From: Matthew Wilcox
Date: Tue Jan 19 2021 - 15:30:27 EST


On Thu, Dec 03, 2020 at 08:29:44AM +0200, Mike Rapoport wrote:
> +static vm_fault_t secretmem_fault(struct vm_fault *vmf)
> +{
> + struct address_space *mapping = vmf->vma->vm_file->f_mapping;
> + struct inode *inode = file_inode(vmf->vma->vm_file);
> + pgoff_t offset = vmf->pgoff;
> + vm_fault_t ret = 0;
> + unsigned long addr;
> + struct page *page;
> + int err;
> +
> + if (((loff_t)vmf->pgoff << PAGE_SHIFT) >= i_size_read(inode))
> + return vmf_error(-EINVAL);
> +
> + page = find_get_page(mapping, offset);
> + if (!page) {
> +
> + page = secretmem_alloc_page(vmf->gfp_mask);
> + if (!page)
> + return vmf_error(-ENOMEM);

Just use VM_FAULT_OOM directly.

> + err = add_to_page_cache(page, mapping, offset, vmf->gfp_mask);
> + if (unlikely(err))
> + goto err_put_page;

What if the error is EEXIST because somebody else raced with you to add
a new page to the page cache?

> + err = set_direct_map_invalid_noflush(page, 1);
> + if (err)
> + goto err_del_page_cache;

Does this work correctly if somebody else has a reference to the page
in the meantime?

> + addr = (unsigned long)page_address(page);
> + flush_tlb_kernel_range(addr, addr + PAGE_SIZE);
> +
> + __SetPageUptodate(page);

Once you've added it to the cache, somebody else can come along and try
to lock it. They will set PageWaiter. Now you call __SetPageUptodate
and wipe out their PageWaiter bit. So you won't wake them up when you
unlock.

You can call __SetPageUptodate before adding it to the page cache,
but once it's visible to another thread, you can't do that.

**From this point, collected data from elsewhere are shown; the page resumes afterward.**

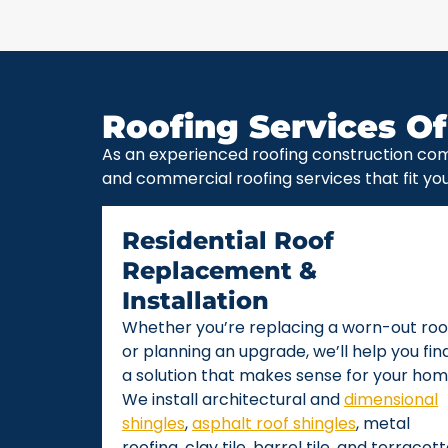
Roofing Services Of
As an experienced roofing construction com
and commercial roofing services that fit yo
Residential Roof
Replacement &
Installation
Whether you’re replacing a worn-out roo
or planning an upgrade, we’ll help you fin
a solution that makes sense for your hom
We install architectural and
dimensional
shingles
,
asphalt roof shingles
, metal
roofing, clay tile, barrel tile, and terracot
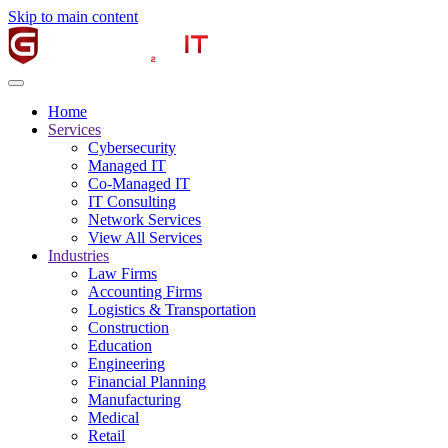
Skip to main content
Home
Services
Cybersecurity
Managed IT
Co-Managed IT
IT Consulting
Network Services
View All Services
Industries
Law Firms
Accounting Firms
Logistics & Transportation
Construction
Education
Engineering
Financial Planning
Manufacturing
Medical
Retail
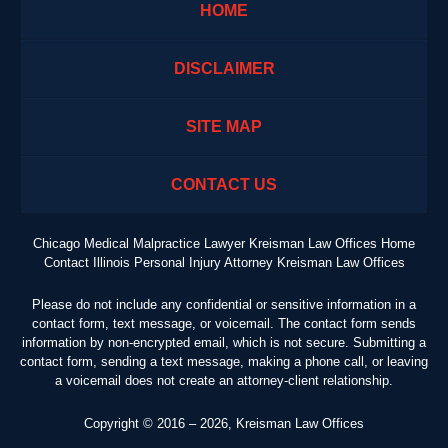
HOME
DISCLAIMER
SITE MAP
CONTACT US
Chicago Medical Malpractice Lawyer Kreisman Law Offices Home
Contact Illinois Personal Injury Attorney Kreisman Law Offices
Please do not include any confidential or sensitive information in a
contact form, text message, or voicemail. The contact form sends
information by non-encrypted email, which is not secure. Submitting a
contact form, sending a text message, making a phone call, or leaving
a voicemail does not create an attorney-client relationship.
Copyright ©
2016 – 2026
,
Kreisman Law Offices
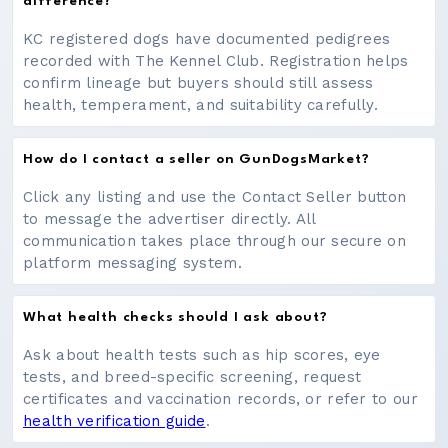
difference?
KC registered dogs have documented pedigrees
recorded with The Kennel Club. Registration helps
confirm lineage but buyers should still assess
health, temperament, and suitability carefully.
How do I contact a seller on GunDogsMarket?
Click any listing and use the Contact Seller button
to message the advertiser directly. All
communication takes place through our secure on
platform messaging system.
What health checks should I ask about?
Ask about health tests such as hip scores, eye
tests, and breed-specific screening, request
certificates and vaccination records, or refer to our
health verification guide
.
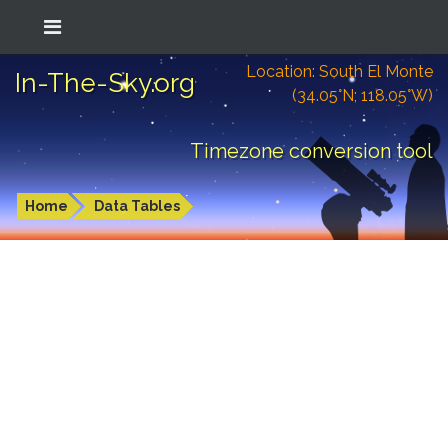
Location: South El Monte
In-The-Sky.org
(34.05°N; 118.05°W)
Timezone conversion tool
Home
Data Tables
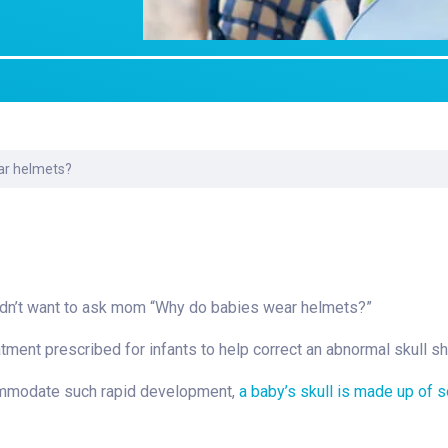
Laboratory Services
Learn How to Help
Pharmacy
Su
er
Multidisciplinary
Provide Feedback
Physical Medicine &
To
Clinics
Rehabilitation
Find a Career
Tr
Nephrology
Ur
Ur
ne
ar helmets?
idn’t want to ask mom “Why do babies wear helmets?”
eatment prescribed for infants to help correct an abnormal skull s
commodate such rapid development,
a baby’s skull is made up of s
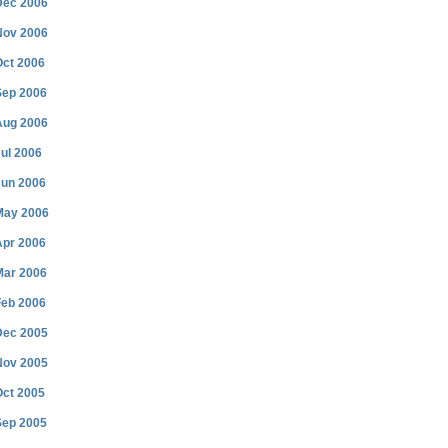
Dec 2006
Nov 2006
Oct 2006
Sep 2006
Aug 2006
ul 2006
Jun 2006
May 2006
Apr 2006
Mar 2006
Feb 2006
Dec 2005
Nov 2005
Oct 2005
Sep 2005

> + ret = VM_FAULT_LOCKED;
> + }
> +
> + vmf->page = page;

You're supposed to return the page locked, so use find_lock_page() instead
of find_get_page().

> + return ret;
> +
> +err_del_page_cache:
> + delete_from_page_cache(page);
> +err_put_page:
> + put_page(page);
> + return vmf_error(err);
> +}